暗闇に目が慣れてきたのか、月のあかりが出てきたのか、水面がぼんやり見えた。沼のほとりにわたしはいた。背丈の高い草に身をひそめてしゃがんでいた。ぼんやりと見える水面をぼんやりとした半月が照らしている。ちょうど水面の反対側だろうか…あたしには見えた。小さな赤い光。いっしょにしゃがんでる男の背中を軽く叩くと、わたしの指で男の目線を赤い光に導いた。
「ゆっくりでいいからあそこまで行こう。

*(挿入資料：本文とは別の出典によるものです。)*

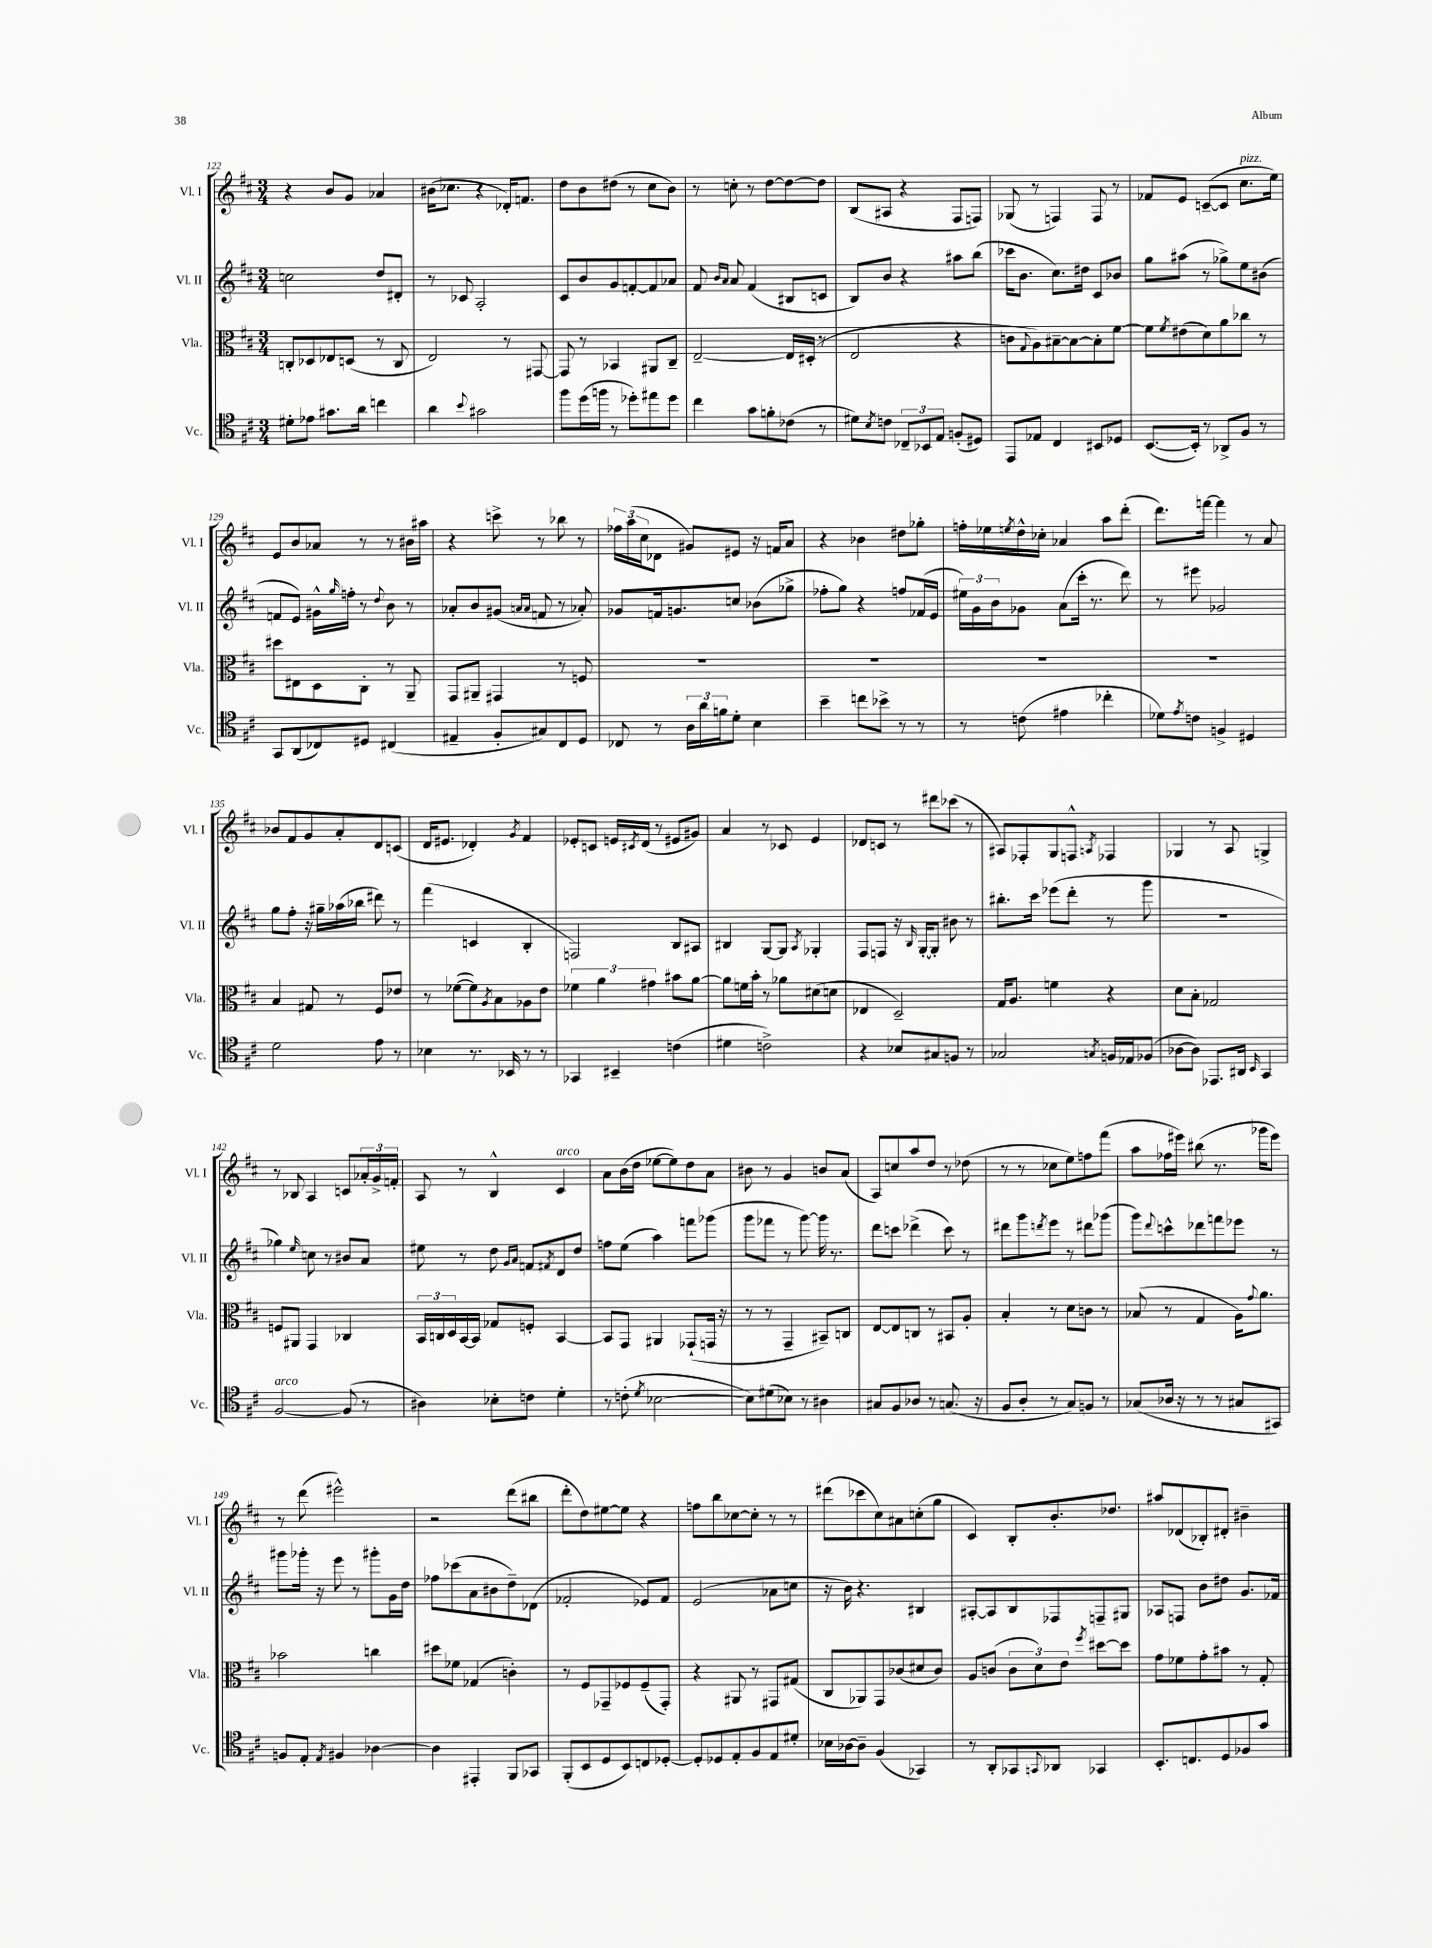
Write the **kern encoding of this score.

**kern	**kern	**kern	**kern
*staff4	*staff3	*staff2	*staff1
*clefC4	*clefC3	*clefG2	*clefG2
*k[f#c#]	*k[f#c#]	*k[f#c#]	*k[f#c#]
*M3/4	*M3/4	*M3/4	*M3/4
8d#'	8C'	2cc	4r
8e-	8D-	.	.
8.g#	8E-	.	8b
.	(8D	.	8g
16a	.	.	.
4cc	8r	8dd	4a-
.	8C	8d#'	.
=	=	=	=
4a	2E)	8r	(16b#
.	.	.	8.cc-
.	.	8c-	.
8qqb	.	.	.
2g#	.	2A'	4r
.	8r	.	16d-')
.	.	.	8.f
.	[8GG#	.	.
=	=	=	=
8ff#	8GG#]	8c#	8dd
(16dd	8r	8b	8b
16ff	.	.	.
8r	4BB-	8g	(8dd#
8dd-')	.	[8f'	8r
8ee#	8AA#	8f]	8cc#
8dd-	8C#~	8a-	8b)
=	=	=	=
4cc#	[2E~	8f#	8r
.	.	16qqb	.
.	.	16qqa	.
.	.	8a	8cc'
8g	.	(4f#	8r
8f'	.	.	[8dd
(8c-	16E]	8B#	8dd_
.	(16D#'	.	.
8r	8r	8c	8dd]
=	=	=	=
8d#)	2E	8B)	(8B
8qB	.	.	.
8c	.	8b	8A#
12C-~	.	4r	4r
12BB-	.	.	.
12E	.	.	.
(8F'	4r	8aa#	8F#
8D#)	.	(8bb	8F)
=	=	=	=
8EE	8c	16ccc-	(8G-
.	.	8.b	.
.	8qqG	.	.
8E-	8A)	.	8r
4C#	[8B#~	8.cc#)	4F)
.	8B#_	.	.
.	.	16dd#	.
8BB#	8B#']	8c#	8F
8D-	[8f#	8b-	8r
=	=	=	=
([8.BB	8f#]	8gg	8f-
.	8qf#	.	.
.	(8e#	(8aa#	8e
16BB'])	.	.	.
8r	8d)	8r	([8c~
8AA-^	8a	8gg-^)	8c]
8F#	8cc-	8ee	8.cc#
8r	8r	(8b#	.
.	.	.	16ee)
=	=	=	=
8GG	8dd#	8f	8e
(8AA	8E#	8e)	8b
8C-)	8D	16g#^^	8a-
.	.	16qqgg	.
.	.	16ff'	.
8D#	8C#'	8r	8r
.	.	8qqdd	.
(4C#	8r	8b	8r
.	8AA~	8r	16b#
.	.	.	16aa#
=	=	=	=
4E#~	8GG	8a-'	4r
.	8AA#~	8b	.
8F#'	4GG#	(8g#	8ccc^
.	.	16qqa	.
.	.	16qqa	.
8G#)	.	8f	8r
8C#	8r	8r	8bb-
8D	8F	8a-')	8r
=	=	=	=
8C-	2.r	8g-	24ff-
.	.	.	(24aa
.	.	.	24cc#
8r	.	16f	8d-
.	.	8.g	.
24A	.	.	8g#)
24a	.	.	.
24f	.	.	.
8d'	.	8cc	8e#
4B	.	(8b-	16r
.	.	.	16f
.	.	8gg-^	8a
=	=	=	=
4b~	2.r	8ff-'	4r
.	.	8gg)	.
8cc	.	4r	4b-
8b-^	.	.	.
8r	.	8ff	8dd#
8r	.	(16f-	8gg-'
.	.	16e	.
=	=	=	=
8r	2.r	24ee#)	16ff'
.	.	24g	.
.	.	.	16ee-
.	.	24b	.
.	.	.	8qee
(8c	.	8g-	16dd^^
.	.	.	16cc-'
4e#	.	(8a	4a-
.	.	16ccc#'	.
.	.	8.r	.
4cc-'	.	.	8aa
.	.	8ddd)	(8ddd'
=	=	=	=
8d-)	2.r	8r	8.ddd)
8qe	.	.	.
8c	.	8eee#	.
.	.	.	[16fff
4F^	.	2g-	4fff]
4D#	.	.	8r
.	.	.	8a
=	=	=	=
2d	4B	8gg	8b-
.	.	8ff#'	8f#
.	8G#	16r	8g
.	.	16gg#~	.
.	8r	(16aa-	8a'
.	.	16bb-	.
8e	8F#	8ddd#)	8d
8r	8e-	8r	(8c
=	=	=	=
4B-	8r	(4fff#	16d
.	.	.	8.e#
.	([8f-	.	.
8.r	8f-])	4c	4d-')
.	8qA	.	.
.	8B	.	.
16BB-	.	.	.
.	.	.	8qg
8r	8A-	4B'	4f#
8r	8e	.	.
=	=	=	=
4GG-	6f-	2F)	8e-'
.	.	.	8c
.	6a	.	.
4BB#~	.	.	16e
.	.	.	8qc#
.	.	.	(16d
.	6g#	.	.
.	.	.	8r
(4c	8b#	8B	8e#
.	[8a	8A#	8g#)
=	=	=	=
4d#	8a]	4B#	4a
.	16f	.	.
.	16b'	.	.
2c^)	8r	[8G	8r
.	8a-	8G]	8c-
.	.	8qA	.
.	(8d#	4G-'	4e
.	8d	.	.
=	=	=	=
4r	4E-	8F#	8d-
.	.	8F	8c
8B-	2D~)	16r	8r
.	.	16qqB	.
.	.	[16G'	.
8G#	.	8G']	8ddd#
8F	.	8b#	(8ccc-
8r	.	8r	8r
=	=	=	=
2G-	16G	8.bb#'	8A#)
.	8.A	.	.
.	.	.	8F-'
.	.	16ccc#	.
.	4f	(8eee-	8G
.	.	8ddd'	8F^^
8qG	.	.	8qA
16F	4r	8r	4F-
16E-	.	.	.
(8F-	.	8ggg	.
=	=	=	=
[8A-	8d	2.r	4G-
8A-])	8B'	.	.
8.EE-	2G-	.	8r
.	.	.	8A
16AA#	.	.	.
16qqBB	.	.	.
4GG	.	.	4G^
=	=	=	=
[2F#	8F	4gg-)	8r
.	8AA#	.	8B-
.	.	16qqee	.
.	4GG	8cc	4A
.	.	8r	.
(8F#]	4C-	8b#	8c
8r	.	8a	24a-'
.	.	.	24g^
.	.	.	24f'
=	=	=	=
4A#)	24BB	8ee#	8A
.	24C	.	.
.	24D	.	.
.	[16BB	8r	8r
.	16BB]	.	.
8B-'	8G-	8dd	4B^^
.	.	16qqg	.
.	.	16qqa	.
8c	8F'	8f	.
.	.	8qf#	.
4d'	[4BB	8d	4c#
.	.	8dd	.
=	=	=	=
8r	8BB]	8ff	8a
(8c'	8GG	(8ee	(16b
.	.	.	16dd
8qd	.	.	.
[2B-	4AA#	4aa)	[8ee-
.	.	.	8ee-])
.	(8GG-`	8fff	8dd
.	16GG	(8ggg-	8a
.	16r	.	.
=	=	=	=
8B-])	8r	8ggg	8b#
(8d#	8r	8fff-	8r
8B-)	4GG~	8r	4g
8r	.	[8ggg)	.
4A#	8BB#~)	16ggg]	8b
.	.	8.r	.
.	8C	.	(8a
=	=	=	=
8G#	[8E	8ddd	8A)
8F#	8E]	8ccc	8cc
8A-	8C	(4ddd-^	8aa
8r	8r	.	8dd
(8.G	8BB#	8ccc)	8r
.	8A'	8r	(8dd-
16r	.	.	.
=	=	=	=
8F#	4B'	8ddd#	8r
8A'	.	8ggg	8r
.	.	8qddd	.
8r	8r	8eee	8cc-
8G)	8d	8r	8ee)
8F	8c	8ddd#	8ff
8r	8r	(8ggg-	(8fff#
=	=	=	=
(8G-	(8B-	8ggg)	8aa
.	.	8qqddd	.
16A-	8r	8ccc^^	16ff-
16r	.	.	16eee#)
8r	4G	8ddd-	(8bb#
8r	.	8fff	8.r
8G#	16A)	8eee-	.
.	8qqg	.	.
.	8.a	.	16ggg-
8GG#)	.	8r	8eee#)
=	=	=	=
8F	2b-	8ggg#	8r
8E'	.	16ggg-'	(8ddd
.	.	16r	.
8qE	.	.	.
4F#	.	8eee	2eee#^^)
.	.	8r	.
[4A-	4cc	8ggg#'	.
.	.	16g	.
.	.	16dd	.
=	=	=	=
4A-]	8dd#	8ff-	2r
.	8f-	(8ccc-	.
4EE#'	(4G-	8a	.
.	.	8b#	.
8FF#	4c')	8dd~)	(8ddd
8GG-	.	(8d-	8bb#
=	=	=	=
(8FF#'	8r	2f-'	8ddd'
8BB	8F#	.	8dd)
8D	8GG-~	.	[8ee#
8BB)	8F-	.	8ee#]
8C	(8F-~	8e-)	4r
[8D-'	8GG-')	8f-	.
=	=	=	=
8D-']	4r	(2e	8ff
8D-	.	.	8bb
8E'	8AA#	.	[8cc-
8F#	8r	.	8cc-']
8E	8GG#	8a-	8r
8d#'	(8G#	8cc	8r
=	=	=	=
16B-	8C#	16r	(8ddd#
[16A-	.	16b)	.
8A-~]	8AA-)	4.r	8ccc-
(4F#	8GG	.	8cc#)
.	(8c-	.	8a#
4GG-)	8d#	4B#	(8cc'
.	8c-)	.	8gg
=	=	=	=
8r	8A	[8A#'	4c#)
8AA'	(8c	8A#]	.
8GG-	12c	8B	8B'
.	12d)	.	.
8qqGG	.	.	.
8AA-	.	8F-	8.b'
.	12e	.	.
.	8qff#	.	.
4GG-	[8dd#	8F~	.
.	.	.	8.dd-
.	8dd#]	8G#	.
=	=	=	=
8.BB'	8g	8A-	8aa#
.	8f-	8F	(8d-
8.C	.	.	.
.	8g'	8b	8B-')
8D	8b#	8dd#	8d#'
8F-	8r	8.g	4b#~
8g	8G'	.	.
.	.	16f-	.
==	==	==	==
*-	*-	*-	*-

」
男は再びあたしの手を引き、草薮から草薮へゆっくりゆっくり沼のほとりを移動し始めた。時々、何かが沼に飛び込む音が聞こえる。カエルやヘビが苦手なわたしは普通ならもう悲鳴を上げ続けているに違いない。ただ、今は違った。静かに1歩ずつ息を殺して進んでいく。必死で男性の腕にしがみつきゆっくりと。ただ、不思議なことにあたりは足音一つ聞こえない。あたしたちを探すのをあきらめたのだろうか…。
遠くに見える沼の反対側に車のヘッドライトが動き始めた。軽トラらしきライトとあたしたちが乗っていた車だろうか。2台ともゆっくりと。